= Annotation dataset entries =
►
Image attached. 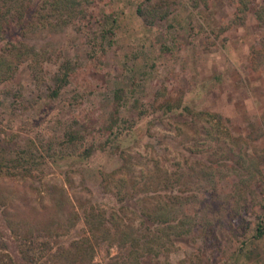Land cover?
<instances>
[{
	"label": "rangeland",
	"instance_id": "1",
	"mask_svg": "<svg viewBox=\"0 0 264 264\" xmlns=\"http://www.w3.org/2000/svg\"><path fill=\"white\" fill-rule=\"evenodd\" d=\"M78 1L58 12L44 3L39 21L7 33L17 63L0 79V253L16 264L29 240L42 252V241L53 249L85 235L90 205L125 204L140 224L130 193L145 172L218 148L216 117L193 111L219 114L224 124H214L241 150L264 153V6L263 22L254 14L264 0ZM64 63L68 80L51 95ZM117 87L126 102L108 132ZM260 188L264 205V178ZM251 209L261 216L256 237ZM243 217L210 228L212 242L171 236L139 264H264V208L256 202ZM115 252L96 246L91 261Z\"/></svg>",
	"mask_w": 264,
	"mask_h": 264
},
{
	"label": "trees",
	"instance_id": "2",
	"mask_svg": "<svg viewBox=\"0 0 264 264\" xmlns=\"http://www.w3.org/2000/svg\"><path fill=\"white\" fill-rule=\"evenodd\" d=\"M79 2L0 0V79L5 69H11L17 63L13 62V53L17 52L15 46H7L10 42L7 33L11 25L20 24L21 27L26 19L32 20L34 14L35 21H39L43 14L38 12H41L44 3L51 12H58L61 8H67L68 3ZM263 6L254 10L257 20L261 22ZM137 11L142 14L140 9ZM64 67L54 74L55 87L50 91L51 95H56L58 88L68 80L65 63ZM111 101L110 122L106 126L108 132H113V123L120 119L119 109L126 102L125 90L114 88ZM193 114L206 116L210 121L212 116L216 117L211 126L216 127L214 139L219 151L216 148L210 150L204 159L195 157L192 160L176 161L171 168L155 164V168L144 173L145 181L139 188L141 192L137 189L130 193L137 195L134 206L130 208L134 214H139L143 228L127 217L125 204L111 208L90 205L83 213L87 231L85 235L58 244L53 249L47 241H42V252L29 240L20 248L23 263L93 264L91 260L96 246L104 245L107 248L115 245L116 252L109 256L105 264H139V256L157 254L167 243H171V236L192 233L203 243L212 242L217 236L212 229L231 227V219L239 226V221L245 220L243 216L256 202L264 208L260 201L263 196L260 184L264 178V153H256L253 148L241 150L237 143L239 137L231 136L228 129L214 124L223 123L219 114L203 110L193 111ZM122 121L126 123L123 117ZM226 138L233 148L225 141ZM243 139L247 142L251 138L245 135ZM227 145L225 150L223 147ZM251 212L255 211L251 209ZM253 217L255 223L252 237H256L262 233L261 216L254 213ZM40 257L43 259L40 260ZM123 258L131 261L126 262ZM0 264L16 263L0 253Z\"/></svg>",
	"mask_w": 264,
	"mask_h": 264
}]
</instances>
◄
= YOUR TASK =
Please gather every line above that contains the string "white", matching case.

= TASK OUTPUT =
	"mask_svg": "<svg viewBox=\"0 0 264 264\" xmlns=\"http://www.w3.org/2000/svg\"><path fill=\"white\" fill-rule=\"evenodd\" d=\"M78 1L58 12L44 3L39 21L7 33L17 63L0 79V253L16 264L29 240L42 252V241L53 249L85 235L90 205L125 204L140 224L130 193L145 172L218 148L216 117L193 111L219 114L224 124H214L241 150L264 153V6L263 22L254 14L264 0ZM64 63L68 80L51 95ZM117 87L126 102L108 132ZM260 188L264 205V178ZM251 209L261 216L256 237ZM243 217L210 228L212 242L171 236L139 264H264V208L256 202ZM115 252L96 246L91 261Z\"/></svg>",
	"mask_svg": "<svg viewBox=\"0 0 264 264\" xmlns=\"http://www.w3.org/2000/svg\"><path fill=\"white\" fill-rule=\"evenodd\" d=\"M79 2L0 0V79L5 69H11L17 63L13 62V53L17 52L15 46H7L10 42L7 33L11 25L20 24L21 27L26 19L32 20L34 14L35 21H39L43 14L38 12H41L44 3L51 12H58L61 8H67L68 3ZM263 6L254 10L257 20L261 22ZM137 11L142 14L140 9ZM64 67L54 74L55 87L50 91L51 95H56L58 88L68 80L65 63ZM111 101L110 122L106 126L108 132H113V123L120 119L119 109L126 102L125 90L114 88ZM193 114L206 116L210 121L212 116L216 117L211 126L216 127L214 139L219 151L216 148L210 150L204 159L195 157L192 160L176 161L171 168L155 164V168L144 173L145 181L139 188L141 192L137 189L130 193L137 195L134 206L130 208L134 214H139L143 228L127 217L125 204L111 208L90 205L83 213L87 231L85 235L58 244L53 249L47 241H42V252L29 240L20 248L23 263L93 264L91 260L96 246L104 245L107 248L115 245L116 252L109 256L105 264H139V256L157 254L167 243H171V236L192 233L203 243L212 242L217 236L212 229L231 227V219L239 226V221L245 220L243 216L256 202L264 208L260 201L263 196L260 184L264 178V153H256L253 148L241 150L237 143L239 137L231 136L228 129L214 124L223 123L219 114L203 110L193 111ZM122 121L126 123L123 117ZM226 138L233 148L225 141ZM243 139L247 142L251 138L245 135ZM227 145L225 150L223 147ZM251 212L255 211L251 209ZM253 217L255 223L252 237H256L262 233L261 216L254 213ZM40 257L43 259L40 260ZM123 258L131 261L126 262ZM0 264L16 263L0 253Z\"/></svg>",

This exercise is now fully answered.